■ What the task asks
Could you please retype the records exactly, minus their pictures?

◆ ◆ ◆ ◆ ◆ ◆ ◆

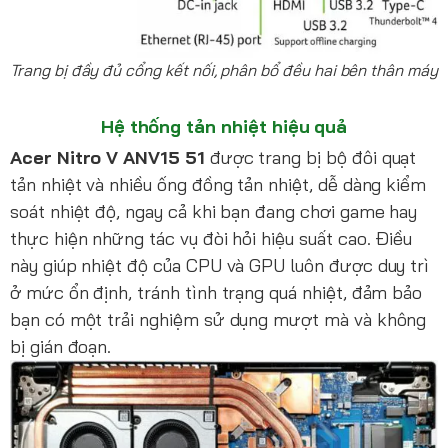
Trang bị đầy đủ cổng kết nối, phân bổ đều hai bên thân máy
Hệ thống tản nhiệt hiệu quả
Acer Nitro V ANV15 51
được trang bị bộ đôi quạt
tản nhiệt và nhiều ống đồng tản nhiệt, dễ dàng kiểm
soát nhiệt độ, ngay cả khi bạn đang chơi game hay
thực hiện những tác vụ đòi hỏi hiệu suất cao. Điều
này giúp nhiệt độ của CPU và GPU luôn được duy trì
ở mức ổn định, tránh tình trạng quá nhiệt, đảm bảo
bạn có một trải nghiệm sử dụng mượt mà và không
bị gián đoạn.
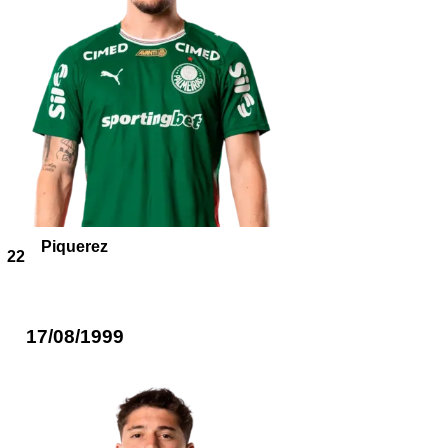
Piquerez
22
17/08/1999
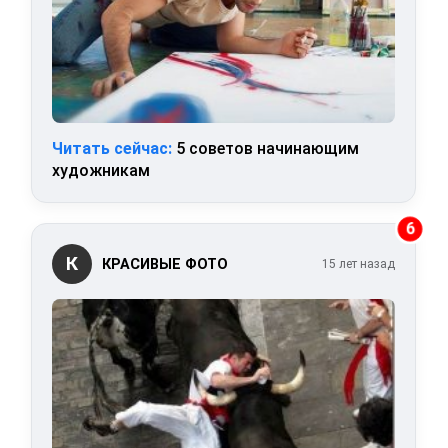
Читать сейчас:
5 советов начинающим
художникам
6
К
КРАСИВЫЕ ФОТО
15 лет назад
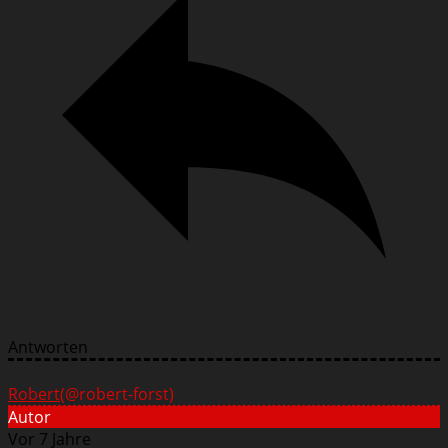
Antworten
Robert
(@robert-forst)
Autor
Vor 7 Jahre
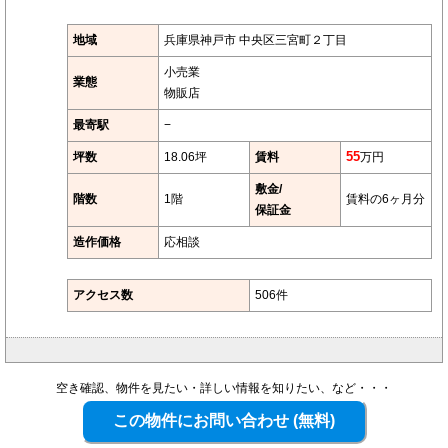
地域
兵庫県神戸市 中央区三宮町２丁目
小売業
業態
物販店
最寄駅
−
坪数
18.06坪
賃料
55
万円
敷金/
階数
1階
賃料の6ヶ月分
保証金
造作価格
応相談
アクセス数
506件
空き確認、物件を見たい・詳しい情報を知りたい、など・・・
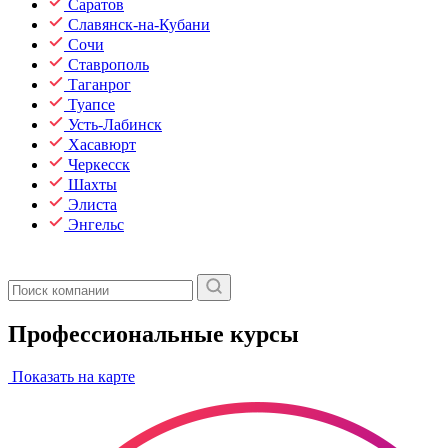
Саратов
Славянск-на-Кубани
Сочи
Ставрополь
Таганрог
Туапсе
Усть-Лабинск
Хасавюрт
Черкесск
Шахты
Элиста
Энгельс
Профессиональные курсы
Показать на карте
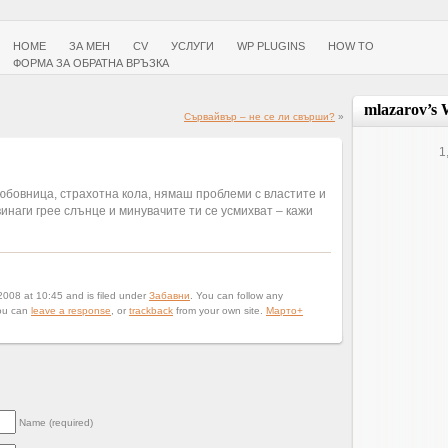
HOME
ЗА МЕН
CV
УСЛУГИ
WP PLUGINS
HOW TO
ФОРМА ЗА ОБРАТНА ВРЪЗКА
mlazarov’s 
Сървайвър – не се ли свърши?
»
1
юбовница, страхотна кола, нямаш проблеми с властите и
винаги грее слънце и минувачите ти се усмихват – кажи
008 at 10:45 and is filed under
Забавни
. You can follow any
ou can
leave a response
, or
trackback
from your own site.
Марто
+
Name (required)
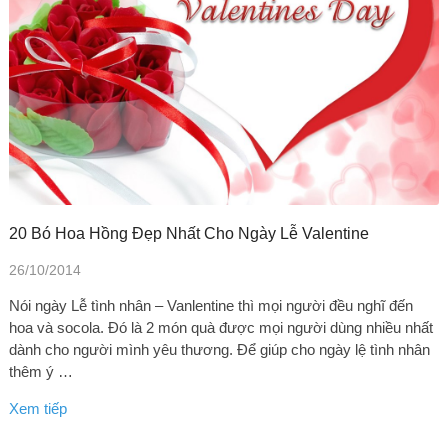
20 Bó Hoa Hồng Đẹp Nhất Cho Ngày Lễ Valentine
26/10/2014
Nói ngày Lễ tình nhân – Vanlentine thì mọi người đều nghĩ đến
hoa và socola. Đó là 2 món quà được mọi người dùng nhiều nhất
dành cho người mình yêu thương. Để giúp cho ngày lệ tình nhân
thêm ý …
Xem tiếp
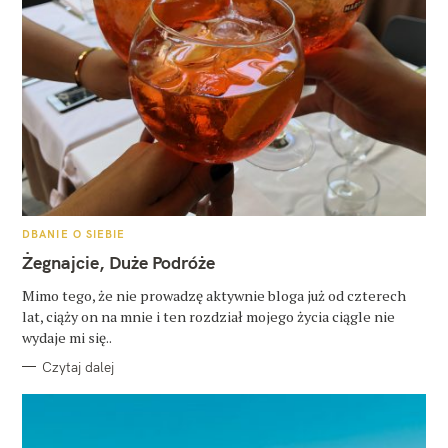
K
DBANIE O SIEBIE
A
T
Żegnajcie, Duże Podróże
E
G
O
Mimo tego, że nie prowadzę aktywnie bloga już od czterech
R
lat, ciąży on na mnie i ten rozdział mojego życia ciągle nie
I
E
wydaje mi się..
Czytaj dalej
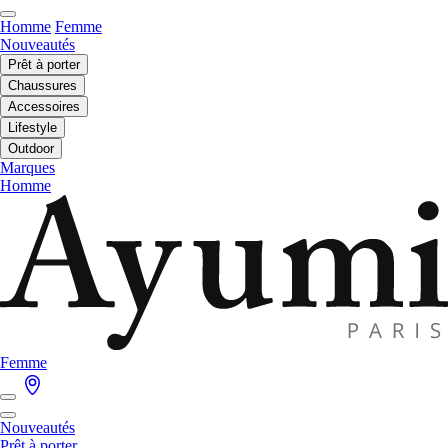
Homme
Femme
Nouveautés
Prêt à porter
Chaussures
Accessoires
Lifestyle
Outdoor
Marques
Homme
Femme
Nouveautés
Prêt à porter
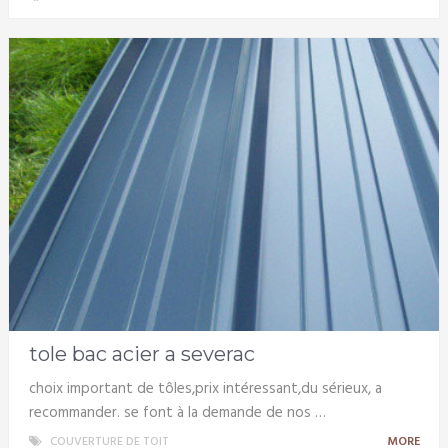
tole bac acier a severac
choix important de tôles,prix intéressant,du sérieux, a
recommander. se font à la demande de nos …
COUVERTURE DE TOIT
MORE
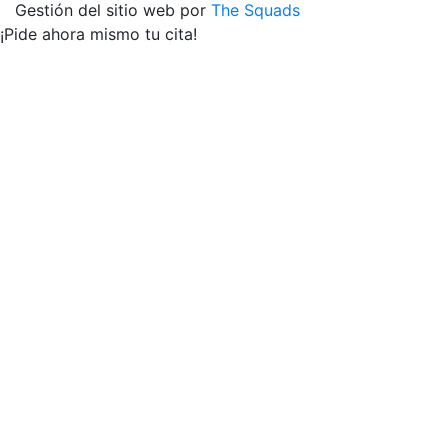
Gestión del sitio web por
The Squads
¡Pide ahora mismo tu cita!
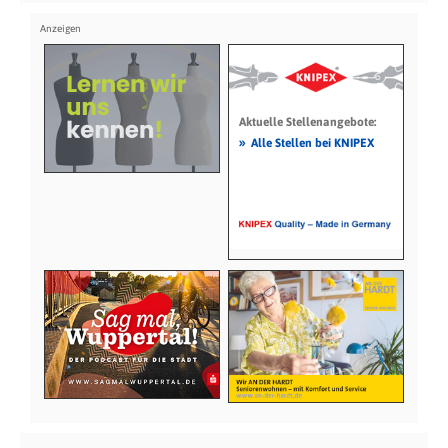
Aktuelle Stellenangebote:
»
Alle Stellen bei KNIPEX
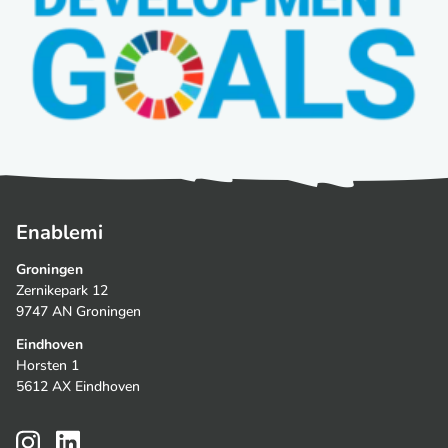
Enablemi
Groningen
Zernikepark 12
9747 AN Groningen
Eindhoven
Horsten 1
5612 AX Eindhoven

◆ ◆ ◆ ◆ ◆ ◆ ◆

■ Exercise response
Trang bị đầy đủ cổng kết nối, phân bổ đều hai bên thân máy
Hệ thống tản nhiệt hiệu quả
Acer Nitro V ANV15 51
được trang bị bộ đôi quạt
tản nhiệt và nhiều ống đồng tản nhiệt, dễ dàng kiểm
soát nhiệt độ, ngay cả khi bạn đang chơi game hay
thực hiện những tác vụ đòi hỏi hiệu suất cao. Điều
này giúp nhiệt độ của CPU và GPU luôn được duy trì
ở mức ổn định, tránh tình trạng quá nhiệt, đảm bảo
bạn có một trải nghiệm sử dụng mượt mà và không
bị gián đoạn.
Piquerez
22
17/08/1999
Читать сейчас:
5 советов начинающим
художникам
6
К
КРАСИВЫЕ ФОТО
15 лет назад
Antworten
Robert
(@robert-forst)
Autor
Vor 7 Jahre
地域
兵庫県神戸市 中央区三宮町２丁目
小売業
業態
物販店
最寄駅
−
坪数
18.06坪
賃料
55
万円
敷金/
階数
1階
賃料の6ヶ月分
保証金
造作価格
応相談
アクセス数
506件
空き確認、物件を見たい・詳しい情報を知りたい、など・・・
Саратов
Славянск-на-Кубани
Сочи
Ставрополь
Таганрог
Туапсе
Усть-Лабинск
Хасавюрт
Черкесск
Шахты
Элиста
Энгельс
Профессиональные курсы
Показать на карте
HOME
ЗА МЕН
CV
УСЛУГИ
WP PLUGINS
HOW TO
ФОРМА ЗА ОБРАТНА ВРЪЗКА
mlazarov’s 
Сървайвър – не се ли свърши?
»
1
юбовница, страхотна кола, нямаш проблеми с властите и
винаги грее слънце и минувачите ти се усмихват – кажи
008 at 10:45 and is filed under
Забавни
. You can follow any
ou can
leave a response
, or
trackback
from your own site.
Марто
+
Name (required)
20 Bó Hoa Hồng Đẹp Nhất Cho Ngày Lễ Valentine
26/10/2014
Nói ngày Lễ tình nhân – Vanlentine thì mọi người đều nghĩ đến
hoa và socola. Đó là 2 món quà được mọi người dùng nhiều nhất
dành cho người mình yêu thương. Để giúp cho ngày lệ tình nhân
thêm ý …
Xem tiếp
K
DBANIE O SIEBIE
A
T
Żegnajcie, Duże Podróże
E
G
O
Mimo tego, że nie prowadzę aktywnie bloga już od czterech
R
lat, ciąży on na mnie i ten rozdział mojego życia ciągle nie
I
E
wydaje mi się..
Czytaj dalej
Homme
Femme
Nouveautés
Prêt à porter
Chaussures
Accessoires
Lifestyle
Outdoor
Marques
Homme
Femme
Nouveautés
Prêt à porter
tole bac acier a severac
choix important de tôles,prix intéressant,du sérieux, a
recommander. se font à la demande de nos …
COUVERTURE DE TOIT
MORE
Gestión del sitio web por
The Squads
¡Pide ahora mismo tu cita!
Aktuelle Stellenangebote:
»
Alle Stellen bei KNIPEX
Enablemi
Groningen
Zernikepark 12
9747 AN Groningen
Eindhoven
Horsten 1
5612 AX Eindhoven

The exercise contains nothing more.